Instructions for the task:
Copy out the data below, swapping each "top-left" for "upper-left" and keeping everything else the same.

The data:
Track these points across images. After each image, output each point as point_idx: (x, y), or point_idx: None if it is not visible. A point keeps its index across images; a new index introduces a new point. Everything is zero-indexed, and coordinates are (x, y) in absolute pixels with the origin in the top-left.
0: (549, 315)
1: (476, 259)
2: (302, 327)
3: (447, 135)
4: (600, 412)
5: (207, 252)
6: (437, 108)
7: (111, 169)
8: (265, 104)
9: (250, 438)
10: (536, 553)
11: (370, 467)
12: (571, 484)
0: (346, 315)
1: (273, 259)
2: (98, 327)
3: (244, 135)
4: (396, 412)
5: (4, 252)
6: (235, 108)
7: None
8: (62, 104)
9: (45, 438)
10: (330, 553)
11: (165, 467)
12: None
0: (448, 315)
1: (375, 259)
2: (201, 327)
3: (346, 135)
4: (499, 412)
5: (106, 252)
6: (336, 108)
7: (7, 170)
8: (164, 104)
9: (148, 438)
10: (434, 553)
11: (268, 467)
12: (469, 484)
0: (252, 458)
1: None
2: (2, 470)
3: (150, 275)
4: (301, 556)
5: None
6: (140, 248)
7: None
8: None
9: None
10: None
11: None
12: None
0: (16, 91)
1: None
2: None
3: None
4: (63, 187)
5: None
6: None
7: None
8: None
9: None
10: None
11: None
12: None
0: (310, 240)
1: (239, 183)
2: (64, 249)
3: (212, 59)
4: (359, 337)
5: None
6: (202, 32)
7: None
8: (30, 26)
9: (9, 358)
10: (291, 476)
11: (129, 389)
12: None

Result below:
Track these points across images. After each image, output each point as point_idx: (x, y), or point_idx: None if it is not visible. A point keeps its index across images; a new index introduces a new point. Everything is zero-indexed, and coordinates are (x, y) in absolute pixels with the origin in the upper-left.
0: (549, 315)
1: (476, 259)
2: (302, 327)
3: (447, 135)
4: (600, 412)
5: (207, 252)
6: (437, 108)
7: (111, 169)
8: (265, 104)
9: (250, 438)
10: (536, 553)
11: (370, 467)
12: (571, 484)
0: (346, 315)
1: (273, 259)
2: (98, 327)
3: (244, 135)
4: (396, 412)
5: (4, 252)
6: (235, 108)
7: None
8: (62, 104)
9: (45, 438)
10: (330, 553)
11: (165, 467)
12: None
0: (448, 315)
1: (375, 259)
2: (201, 327)
3: (346, 135)
4: (499, 412)
5: (106, 252)
6: (336, 108)
7: (7, 170)
8: (164, 104)
9: (148, 438)
10: (434, 553)
11: (268, 467)
12: (469, 484)
0: (252, 458)
1: None
2: (2, 470)
3: (150, 275)
4: (301, 556)
5: None
6: (140, 248)
7: None
8: None
9: None
10: None
11: None
12: None
0: (16, 91)
1: None
2: None
3: None
4: (63, 187)
5: None
6: None
7: None
8: None
9: None
10: None
11: None
12: None
0: (310, 240)
1: (239, 183)
2: (64, 249)
3: (212, 59)
4: (359, 337)
5: None
6: (202, 32)
7: None
8: (30, 26)
9: (9, 358)
10: (291, 476)
11: (129, 389)
12: None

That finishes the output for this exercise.